The U.S. Justice Department announced that law enforcement officials seized around $6 million in ransom payments from the REvil ransomware group and the cyberattacks they carried Criminal charges were also filed against two foreign nationals who allegedly coordinated the ransomware attacks.
What Happened?
On November 8, U.S. Attorney General Merrick Garland announced that federal prosecutors charged Ukrainian Yaroslav Vsinskyi and Russian Yevgeniy Polyanin for alleged cybercrimes. Court documents show a strong link to the ransomware gang that attacked several U.S. companies back in July. As part of the investigations, the prosecutors also seized over $6 million traceable to the ransom payments.
The pair were the alleged masterminds of several
ransomware attacks in various countries. They were accused of attacking Kaseya, a Miami-based software company, which affected more than 1,500 businesses in the United States and abroad. They reportedly demanded a payment of $70 million from each victim after deploying REvil-created ransomware. It allowed them to encrypt data on these computers and demand the ransom.
The REvil ransomware gang have orchestrated several other
data breaches. For example, the
FBI accused them of the ransomware attack on JBS, the largest meat processor in the world. The breach temporarily halts production at their facilities in three countries. JBS eventually paid $11 million before the hackers unlocked their network.
The Attorney General revealed that the group deployed approximately 170,000 computers worldwide. In these attacks, they have received at least $200 million in ransom payments. Victims who refuse to pay may have to spend millions of dollars reforming their systems.
The move by prosecutors shows that the Biden administration is increasing its efforts to improve cyber security and seek out threat actors. The
president has vowed to take any necessary action to defend its people and critical infrastructure. Since law enforcement is actively tracking ransomware groups, several groups have temporarily stayed off the radar.

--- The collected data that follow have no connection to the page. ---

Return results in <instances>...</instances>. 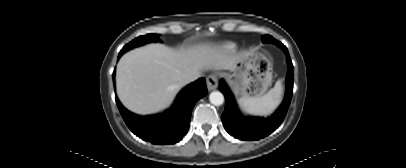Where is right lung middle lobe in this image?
<instances>
[{
	"instance_id": "1",
	"label": "right lung middle lobe",
	"mask_w": 406,
	"mask_h": 168,
	"mask_svg": "<svg viewBox=\"0 0 406 168\" xmlns=\"http://www.w3.org/2000/svg\"><path fill=\"white\" fill-rule=\"evenodd\" d=\"M159 41V38L157 36V34H147L144 36H140L135 38L133 41H131L130 43H128L127 45H125L122 50L120 51L119 54L124 53L125 51H128L134 47L140 46V45H144L146 43L149 42H157Z\"/></svg>"
}]
</instances>
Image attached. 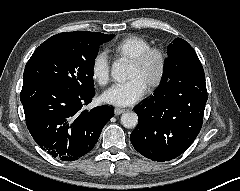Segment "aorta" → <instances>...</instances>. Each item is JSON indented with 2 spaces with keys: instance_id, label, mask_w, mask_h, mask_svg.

Who are Vasinskyi and Polyanin?
Yaroslav Vasinskyi is a 22-year-old Ukrainian hacker. He is suspected of writing the software behind the REvil cyber attack against Kaseya. The indictment also revealed that the attack limited the operations of thousands of companies for several weeks. He has reportedly deployed ransomware known as REvil that costs several companies in the U.S. millions of dollars.
Yevgeniy Polyanin is a 28-year-old Russian national, who is also accused of creating the REvil ransomware. He is charged with 14 counts of conspiracy to commit fraud, money laundering, and intentional damage to a protected computer. He has allegedly carried out 3,000 cyber attacks till date.
The pair worked together to design a fraudulent computer program called Sodinokibi. The program is meant to hold computer systems hostage in exchange for digital currencies like Bitcoin and Monero.
On Monday,
the Treasury Department imposed sanctions on the two foreign nationals. The cryptocurrency exchange suspected of helping to facilitate REvil's transactions, Chatex, was also sanctioned. President Biden also advised companies to disrupt the ransomware ecosystem by bolstering their cyber resilience.
How did the law enforcement catch him?
The Justice Department said authorities arrested Yaroslav Vasinskyi when he traveled to Poland last month.
“There are lots of reasons why people travel, and I cannot get into the specific reason why Mr. Vasinskyi traveled, but boy, we are glad he did,”
the Director of the FBI announced on Monday. Vasinskyi is in custody in Poland pending the verdict of his extradition proceedings. Polyanin, on the other hand, has not been apprehended.
The Attorney General promised that the government will not stop its aggressive pursuit of all the criminal gangs within the ransomware ecosystem. Experts say apprehending suspected cybercriminals is part of the ongoing fight against hackers by the Biden administration.